======== Exercise materials

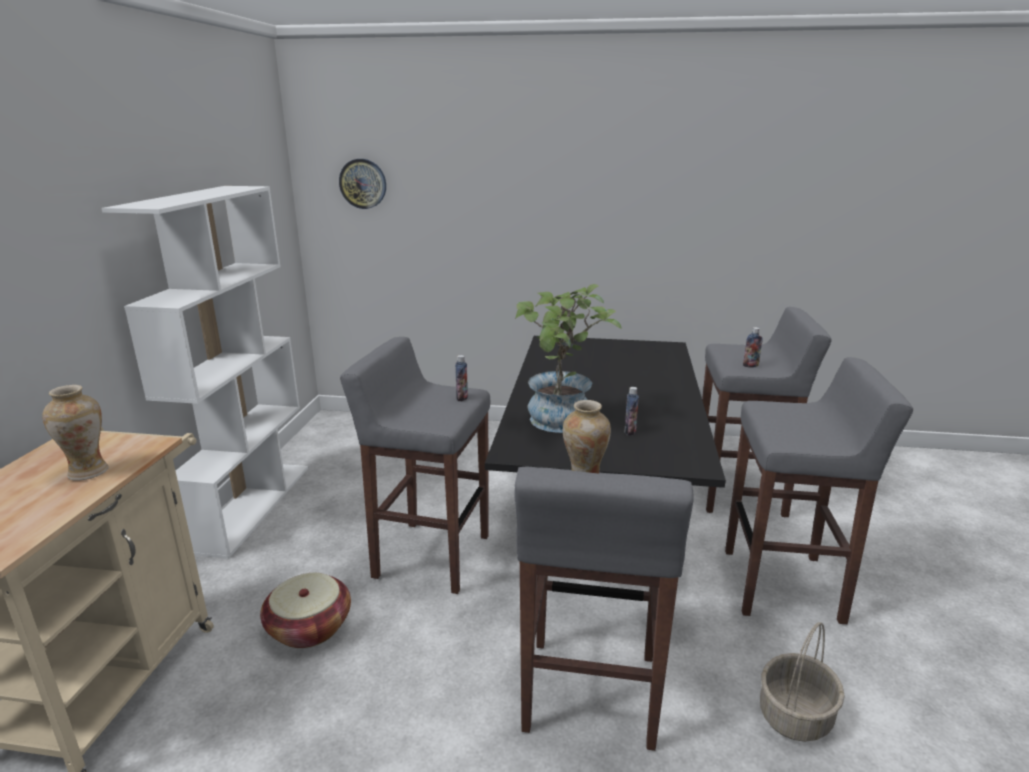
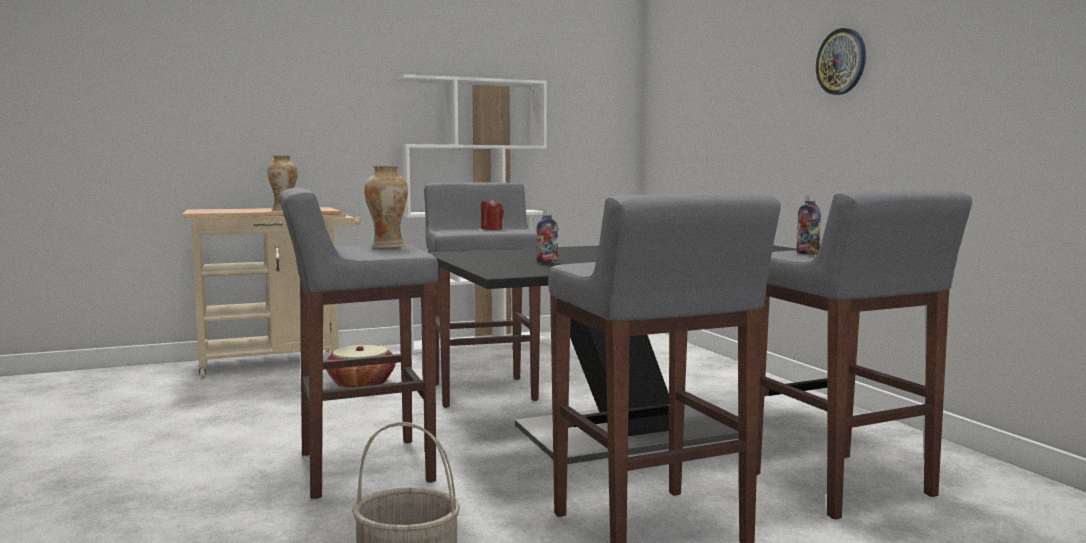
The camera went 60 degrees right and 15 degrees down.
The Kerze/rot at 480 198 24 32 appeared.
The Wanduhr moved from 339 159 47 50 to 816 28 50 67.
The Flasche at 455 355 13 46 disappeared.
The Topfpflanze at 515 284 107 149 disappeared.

================
======== Exercise materials

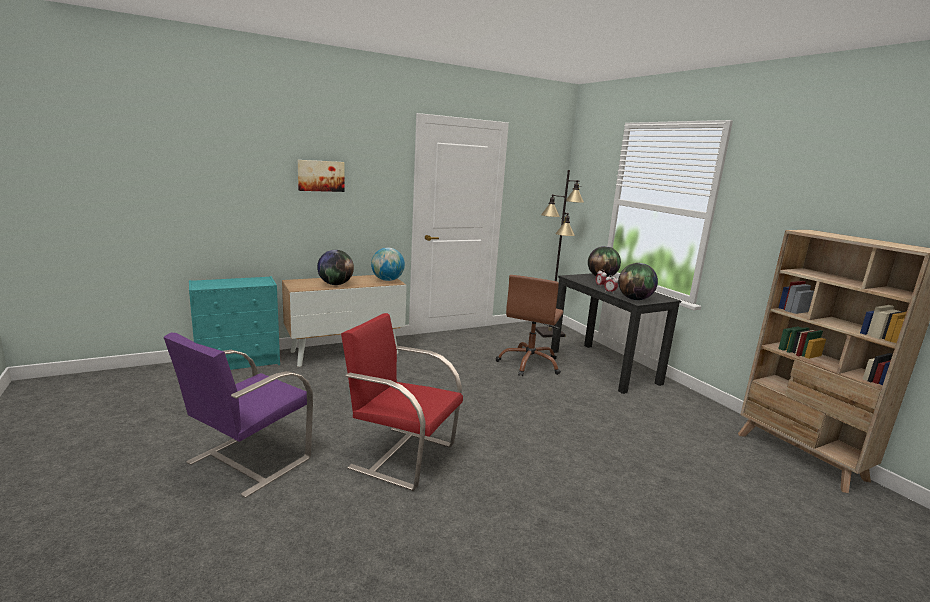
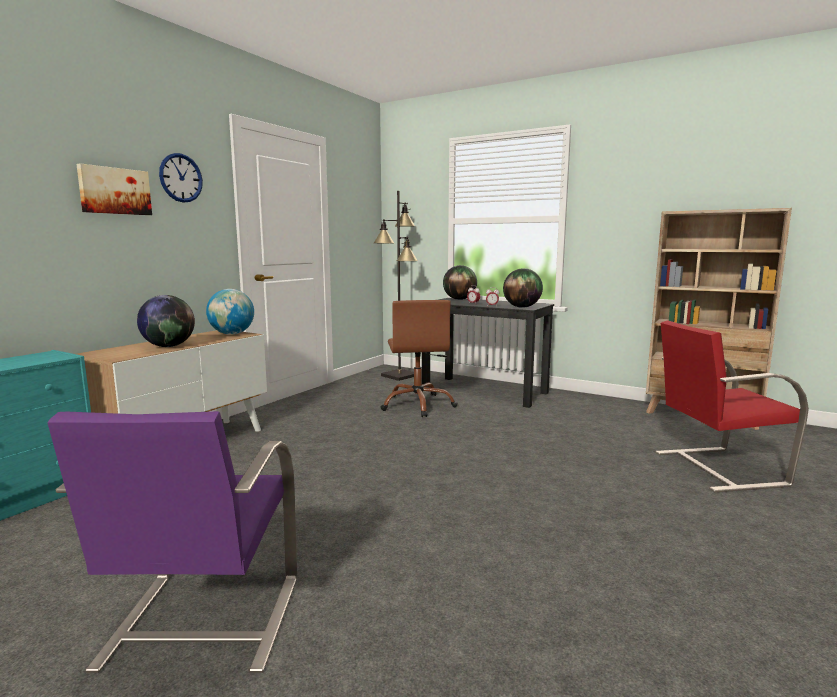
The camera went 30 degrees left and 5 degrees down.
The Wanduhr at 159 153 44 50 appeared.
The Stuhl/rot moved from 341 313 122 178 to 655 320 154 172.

================

Work instruction » The expected result is every line above containing the string "from".

Reply to the exercise »
The Wanduhr moved from 339 159 47 50 to 816 28 50 67.
The Stuhl/rot moved from 341 313 122 178 to 655 320 154 172.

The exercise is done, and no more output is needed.